> _Exercise description_: According to the page on Istio fault injection, what must every fault rule include?

---------- Provided text

Service interruptions caused by outages can have severe business consequences, so it’s important that we build, run and test resilient systems. Resiliency can be implemented and tested at multiple levels, from the bottom infrastructure layer all the way to the application. While building our container management platform, Pipeline, implementing that type of comprehensive resiliency was one our key considerations.
In this post we’ll take a deep-dive into the fault injection feature of Istio (and the Banzai Cloud Istio operator), and how users of our automated service mesh - Backyards - can use it simply and effectively. Note that Backyards, while being integrated into Pipeline, is also available as a standalone product: and features a practical, easy-to-use management UI, CLI and GraphQL API built on top of our Istio operator.
Some of the related Backyards features we have already blogged about are:
In this post, we’ll be focusing on Istio’s fault injection feature.
Fault injection introduction 🔗︎
The resiliency of a system is derived from the resiliency of its parts: that every part of a system is able to handle a certain number of errors or faults. Whether subsequent service unavailability, network latency or data availability issues, distributed systems are full of implicit non-functional requirements for the correspondent handling of errors.
Fault injection is a system testing method which involves the deliberate introduction of faults and errors into a system. It can be used to identify design or configuration weaknesses and to ensure that the system is able the handle faults and recover from error conditions. Faults can be introduced with
compile-time injection (modifying the source code of the software) or with
runtime injection, in which software triggers cause faults during specific scenarios.
To protect a system from cascading failures caused by slow response or failing services, it’s good practice to use circuit breakers.
Fault injection in Istio 🔗︎
With Istio, failures can be injected at the application layer to test the resiliency of the services. You can configure faults to be injected into requests that match specific conditions to simulate service failures and higher latency between services. Fault injection is part of Istio’s routing configuration and can be set in the
fault field under an HTTP route of the
VirtualService Istio custom resource. Faults include aborting HTTP requests from a downstream service, and/or delaying the proxying of requests. A fault rule
must have either a delay or abort (or both).
Delay can delay requests before forwarding, emulating various failures such as network issues, an overloaded upstream service, etc.
Abort can abort HTTP request attempts and return error codes to a downstream service, giving the impression that the upstream service is faulty.
Delay and abort faults are independent of one another, even if both are set to occur simultaneously.
Let’s take a look at an example
apiVersion: networking.istio.io/v1alpha3 kind: VirtualService metadata: name: reviews-route spec: hosts: - reviews.prod.svc.cluster.local http: - match: - sourceLabels: env: prod route: - destination: host: reviews.prod.svc.cluster.local subset: v1 fault: abort: percentage: value: 10 httpStatus: 503 delay: percentage: value: 40 fixedDelay: 5s
When this service is called, 10% of the calls will return 503 responses and 40% will experience a five second delay before they send a response.
Under the hood this feature uses Envoy’s fault injection feature.
Backyards provides a simple and intuitive way to configure routing within a service mesh, and part of that feature (among many others) is its ability to set fault injection settings.

--------------------
---------- Data shown

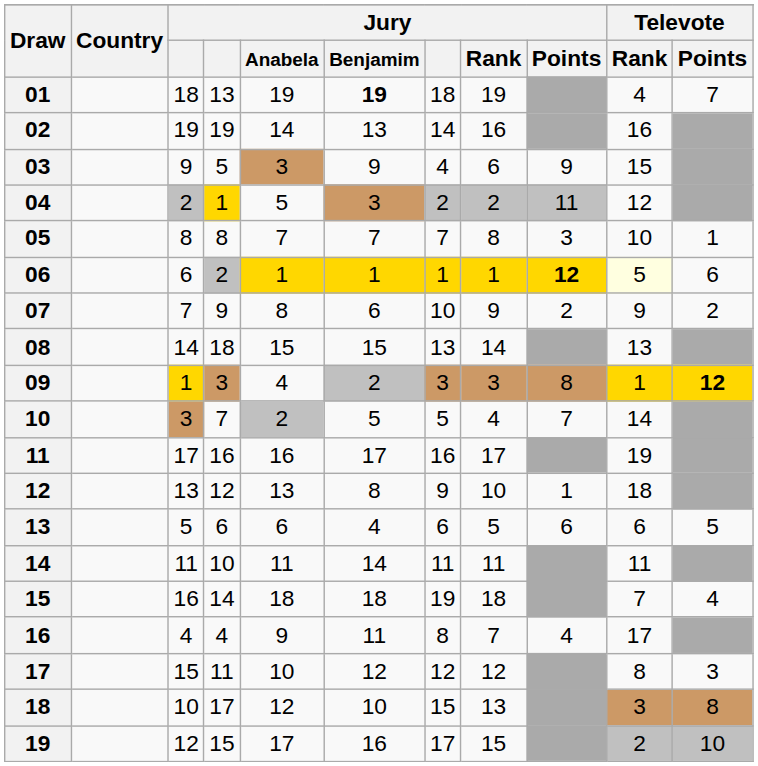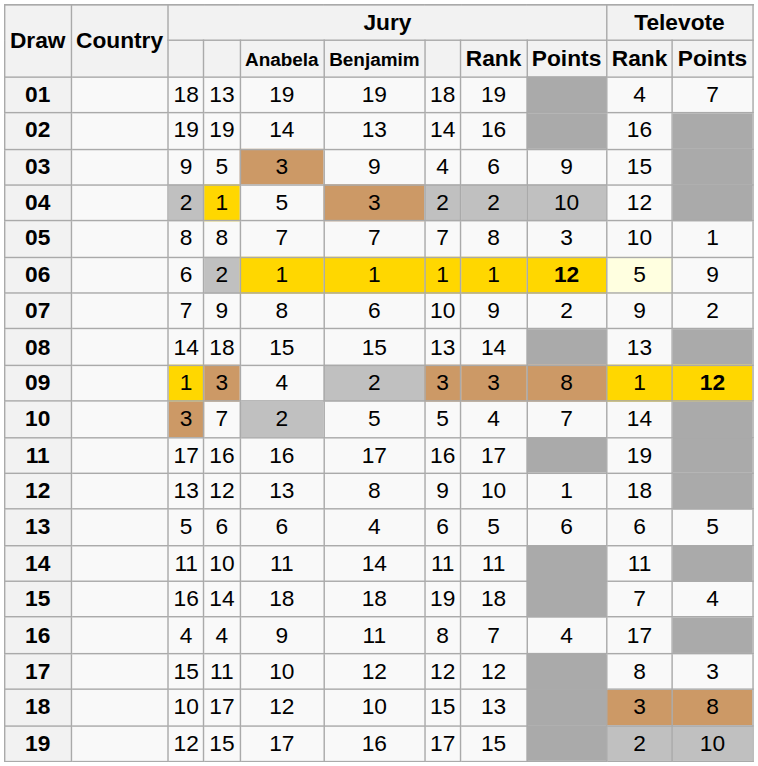01 | Jury / Benjamim: bold -> normal
04 | Jury / Points: 11 -> 10
06 | Televote / Points: 6 -> 9
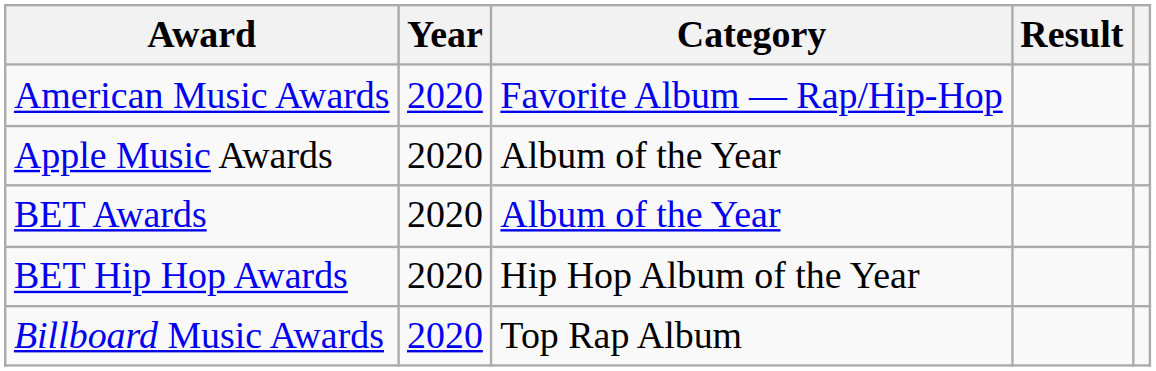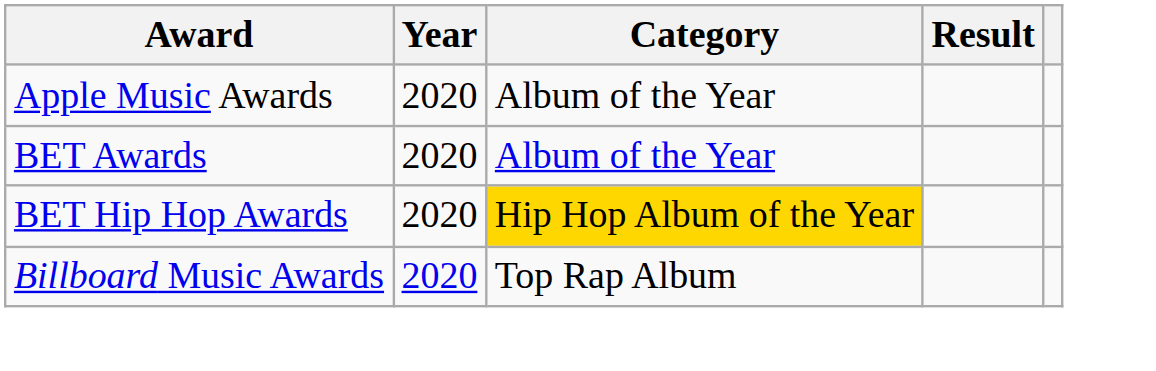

--------------------

> _Answer to this task_: A delay or an abort, or both.